23. Patient has received specific immunotherapy within 3 months prior to randomization.
Note: If the patient has received immunotherapy, a 3 month washout period is required
following the last dose of immunotherapy.
24. Patient is receiving medications or therapy that are prohibited as concomitant
medications.
25. Patient has a known or suspected history of immunosuppression, including history of
invasive opportunistic infections, such as aspergillosis, coccidioidomycosis,
histoplasmosis, HIV, listeriosis, pneumocystosis, pulmonary non-tuberculosis
mycobacteria, or tuberculosis, regardless of infection resolution; or unusually
frequent, recurrent, or prolonged infections. Note: Tuberculosis testing will be
performed on a country-by-country basis according to local guidelines if required by
regulatory authorities or ethics committees (ECs).
26. Patient has positive results at Screening for hepatitis B surface antigen (HBsAg),
hepatitis B core antibody (HBcAb), or hepatitis C antibody (HCVAb) with positive HCV
RNA polymerase chain reaction; or positive HIV serology at Screening.
27. Patient has a helminth parasitic infection diagnosed within 24 weeks prior to the date
of informed consent that has not been treated with, or has failed to respond to,
standard of care therapy.
28. Patient shows evidence of acute or chronic infection requiring treatment with
antibacterials, antivirals, antifungals, antiparasitics, or antiprotozoals within 28
days of Screening, or significant viral infections within 28 days of Screening that
may not have received antiviral treatment (eg, influenza receiving only symptomatic
treatment).
29. Patient receives live (attenuated) vaccinations within 7 days of Screening or plans to
receive live (attenuated) vaccinations during the study.
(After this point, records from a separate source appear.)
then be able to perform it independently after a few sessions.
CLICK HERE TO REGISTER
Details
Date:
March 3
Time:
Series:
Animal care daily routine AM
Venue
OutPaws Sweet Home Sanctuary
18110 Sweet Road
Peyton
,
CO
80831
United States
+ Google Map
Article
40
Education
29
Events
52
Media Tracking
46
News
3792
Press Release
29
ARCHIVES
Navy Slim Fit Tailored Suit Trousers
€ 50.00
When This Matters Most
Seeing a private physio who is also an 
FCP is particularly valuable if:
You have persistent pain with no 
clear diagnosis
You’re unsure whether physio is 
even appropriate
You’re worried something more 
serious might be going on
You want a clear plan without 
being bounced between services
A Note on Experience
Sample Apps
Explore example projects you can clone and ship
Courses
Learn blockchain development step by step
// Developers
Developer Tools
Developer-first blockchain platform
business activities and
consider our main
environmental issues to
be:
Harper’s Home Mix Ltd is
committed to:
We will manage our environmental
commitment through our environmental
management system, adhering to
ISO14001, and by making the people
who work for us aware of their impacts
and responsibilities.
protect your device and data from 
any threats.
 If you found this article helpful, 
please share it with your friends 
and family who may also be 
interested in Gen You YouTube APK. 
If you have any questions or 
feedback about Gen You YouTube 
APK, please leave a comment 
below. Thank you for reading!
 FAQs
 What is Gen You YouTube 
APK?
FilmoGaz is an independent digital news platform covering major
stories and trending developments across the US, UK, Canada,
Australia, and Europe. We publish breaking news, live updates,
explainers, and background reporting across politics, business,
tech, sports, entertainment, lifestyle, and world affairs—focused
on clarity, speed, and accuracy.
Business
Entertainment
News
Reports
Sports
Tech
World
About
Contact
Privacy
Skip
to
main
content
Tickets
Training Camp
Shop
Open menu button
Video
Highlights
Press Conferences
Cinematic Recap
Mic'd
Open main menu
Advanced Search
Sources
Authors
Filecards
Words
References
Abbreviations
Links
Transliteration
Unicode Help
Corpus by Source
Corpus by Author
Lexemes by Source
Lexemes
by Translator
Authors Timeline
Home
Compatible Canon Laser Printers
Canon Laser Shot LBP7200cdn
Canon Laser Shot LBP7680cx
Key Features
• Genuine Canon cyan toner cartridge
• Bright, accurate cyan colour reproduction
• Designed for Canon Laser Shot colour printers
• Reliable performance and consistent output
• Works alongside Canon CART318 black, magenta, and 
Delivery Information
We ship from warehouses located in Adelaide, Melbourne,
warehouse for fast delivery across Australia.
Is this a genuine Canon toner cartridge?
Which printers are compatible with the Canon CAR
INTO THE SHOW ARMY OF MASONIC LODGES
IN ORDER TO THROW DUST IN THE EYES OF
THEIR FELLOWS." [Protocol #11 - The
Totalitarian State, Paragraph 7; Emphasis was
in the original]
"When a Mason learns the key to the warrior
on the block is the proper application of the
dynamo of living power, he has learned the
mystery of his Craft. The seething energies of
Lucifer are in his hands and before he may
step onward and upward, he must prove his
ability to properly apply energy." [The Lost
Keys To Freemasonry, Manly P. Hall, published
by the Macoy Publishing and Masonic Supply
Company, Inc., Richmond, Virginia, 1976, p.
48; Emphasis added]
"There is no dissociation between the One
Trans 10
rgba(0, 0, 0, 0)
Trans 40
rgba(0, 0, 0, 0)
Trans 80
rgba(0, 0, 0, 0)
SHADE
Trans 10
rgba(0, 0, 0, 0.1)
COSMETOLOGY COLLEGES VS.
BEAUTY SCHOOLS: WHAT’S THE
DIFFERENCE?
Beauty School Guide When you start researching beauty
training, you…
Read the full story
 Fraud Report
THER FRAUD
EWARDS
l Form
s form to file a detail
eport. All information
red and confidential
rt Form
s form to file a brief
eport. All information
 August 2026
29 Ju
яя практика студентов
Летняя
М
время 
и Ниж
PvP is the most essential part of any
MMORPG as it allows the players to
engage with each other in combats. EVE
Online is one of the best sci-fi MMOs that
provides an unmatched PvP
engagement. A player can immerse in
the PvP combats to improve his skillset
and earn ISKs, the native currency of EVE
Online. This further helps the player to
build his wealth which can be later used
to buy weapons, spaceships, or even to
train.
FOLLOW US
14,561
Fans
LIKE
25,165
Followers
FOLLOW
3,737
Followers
30. Patient has any disorder that is not stable in the opinion of the Investigator and may
affect the safety of the patient throughout the study; influence the findings of the
studies or their interpretations; or impede the patient's ability to complete the
entire duration of study, including, but not limited to, cardiovascular,
gastrointestinal, hepatic, renal, neurological, musculoskeletal, infectious,
endocrine, metabolic, hematological, psychiatric, or major physical impairment.
31. Patient has any clinically significant abnormal findings in physical examination,
vital signs, or safety lab tests during Screening/Run-in Period; or any significant
medical history which, in the opinion of the Investigator, may put the patient at risk
because of his/her participation in the study, or may influence the results of the
study, or the patient's ability to complete entire duration of the study.
32. Patient is being treated with immunosuppressive therapy or biologic therapy for
autoimmune disease (eg, rheumatoid arthritis, inflammatory bowel disease, primary
biliary cirrhosis, systemic lupus erythematosus, multiple sclerosis).
33. Patient has a prolonged corrected QT (QTc) interval (male > 450 milliseconds, female >
470 milliseconds) or tachyarrhythmia.
34. Patient has any of the following laboratory abnormalities at Screening:
- Eosinophils > 1500 cells/mmE3 or 1.5*10E9/L
- Platelets < 100000 cells/mmE3 or 100*10E9/L
- Creatine phosphokinase (CPK) > 10 times the upper limit of normal (ULN)
- Alanine aminotransferase (ALT) > 2.5 times the ULN
- Aspartate aminotransferase (AST) ≥ 2.5 times the ULN
- Bilirubin > 2 times the ULN.
35. Patient has a history of alcohol or drug abuse within 12 months of Screening.
36. Patient has an allergy to L-histidine, trehalose, or Tween (polysorbate) 80 or a
history of a systemic hypersensitivity reaction, other than localized injection site
reaction, to any biologic drug.
37. Patient has a history of malignancy within 5 years prior to the Baseline Visit, with
the following exceptions: patients with a history of completely treated carcinoma in
situ of cervix and nonmetastatic squamous or basal cell carcinoma of the skin are
allowed.
38. Female patient is pregnant, planning to become pregnant, or is breastfeeding.